The first one indeed acquires a lock, but look at the time line, it is in queue for hours.
Timeline proceeds when manual stop is triggered → deadlock until manual stop ?

Second one indeed is waiting on wrp-buildcews01, which is online, but other build are waiting on “Clone” stage, which also aquires lock per agent. I suspect that the lock check is interleaving stage/agent switch and creates a deadlock.

So in second example:
Build 1: on Agent1 ==> get Clone lock - > Clone stage → finish Clone stage → release Agent1 → queue next stage → wait for Agent1 → deadlock (when is the lock freed?)
Build 2: on Agent1 ==> get Clone lock → Clone lock probably still taken by Build 1 → deadlock
Every other build that choses this agent is queued.

I suspect that stage shared lock is release too late, or aquired too early.

I removed those locks, as we do not need them anymore, I will see if this helps.

So it seems I have another deadlock, even though no shared resources are used.

There are few builds that just hang on “nothing”.
I can sort them by the term “stages … on queue”

1:

2:

3:

4:

OK, I think I found the culprit.
I think this should have happened after update to newest version.
Getting lock with expression had an empty expression:


For sure it was not empty before.
Also I am not sure if it wasn’t “Acquire Specific”.

When I stop build with such “empty” lock, all other build start :slight_smile:

Hi Michal,

We just tried reproducing this issue by installing v1.9.2.1140 on a clean server.
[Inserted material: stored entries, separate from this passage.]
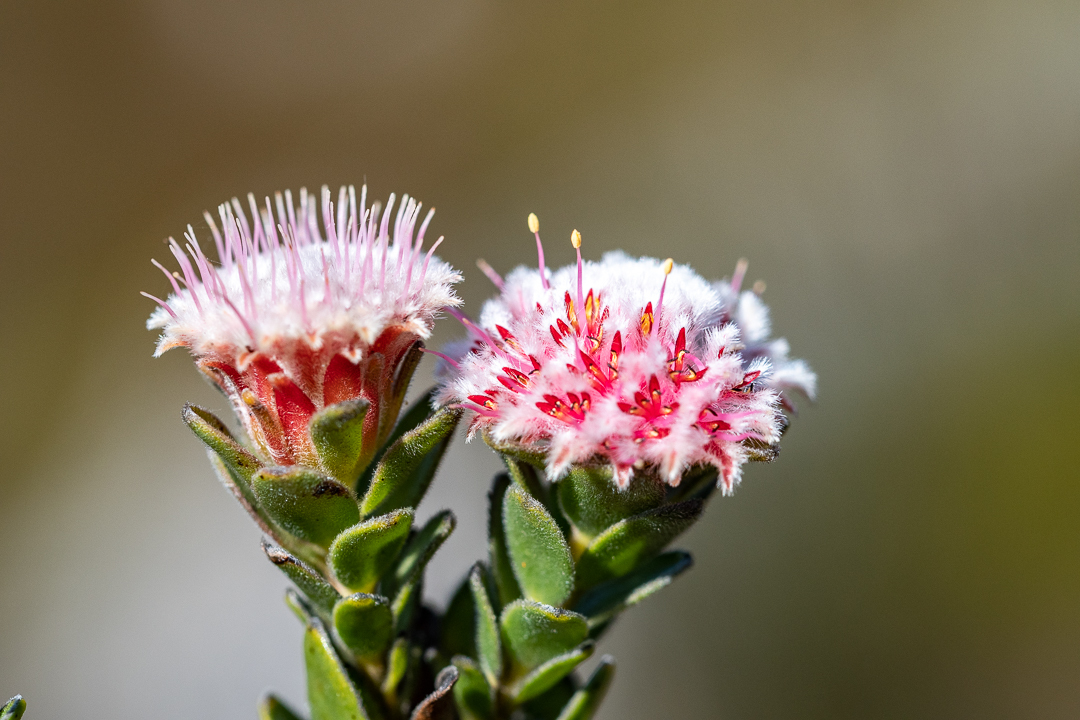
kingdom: Plantae
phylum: Tracheophyta
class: Magnoliopsida
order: Proteales
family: Proteaceae
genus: Diastella
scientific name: Diastella thymelaeoides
We added a new quota list shared resource, set up a shared resource lock with an “Acquire Expression” operation the first stage of a new configuration, and ran some builds to test that it worked correctly. We then upgraded to v1.9.2.1185 and checked the shared resource lock. It had not changed. We also ran some builds which worked as before. We also note that similar shared resource locks on our test server have not changed during preceding upgrades. So there must be another reason why the shared resource lock has been blanked out.

If we manually blank out the expression we see that there is an error logged on the Event Log page, with the message “Stage cannot acquire shared resource lock for the expression ‘’ as it expands to an empty value.”. We will update the error handling so that this is logged to the build timeline.

The blank expression doesn’t necessarily explain the timelines in your original post. Were any other messages logged to the event log during those builds? We would be really interested to see debug logs, if you are able to reproduce those timelines.

Hello,
thank you for conducting tests.
If it works after update, then it’s hard for me to explain why it blanked in my setup. I wouldn’t suspect human intervention :slight_smile:
In my setup it was the last stage. What is interesting expression locks used in “Conditions” in other configuration were OK. But there I use variables. In failing case I just used strings.

Also I saw this error about not able to aquire empty lock, that’s why I started to look through the configurations. But the log could state which configuration it was and maybe on which stage.

Also, did you test if you use an empty expression on a lock and you receive an error and queue other builds, do they queue up like in my case or do they start normally ?
If I manually stopped the build hanging on empty expression, other builds started. Otherwise they queued with expression “there are currently X stages on queue” and every newly added build had X+1.

Unfortunately I do not have time to reproduce this issue on my side.
I did not see any other interesting messages in that time.

Hi Michal,

v1.9.2.1199 includes improvements to the error handling so that errors with shared resource lock expressions cause the build to fail and log the error message to the build log.

1 Like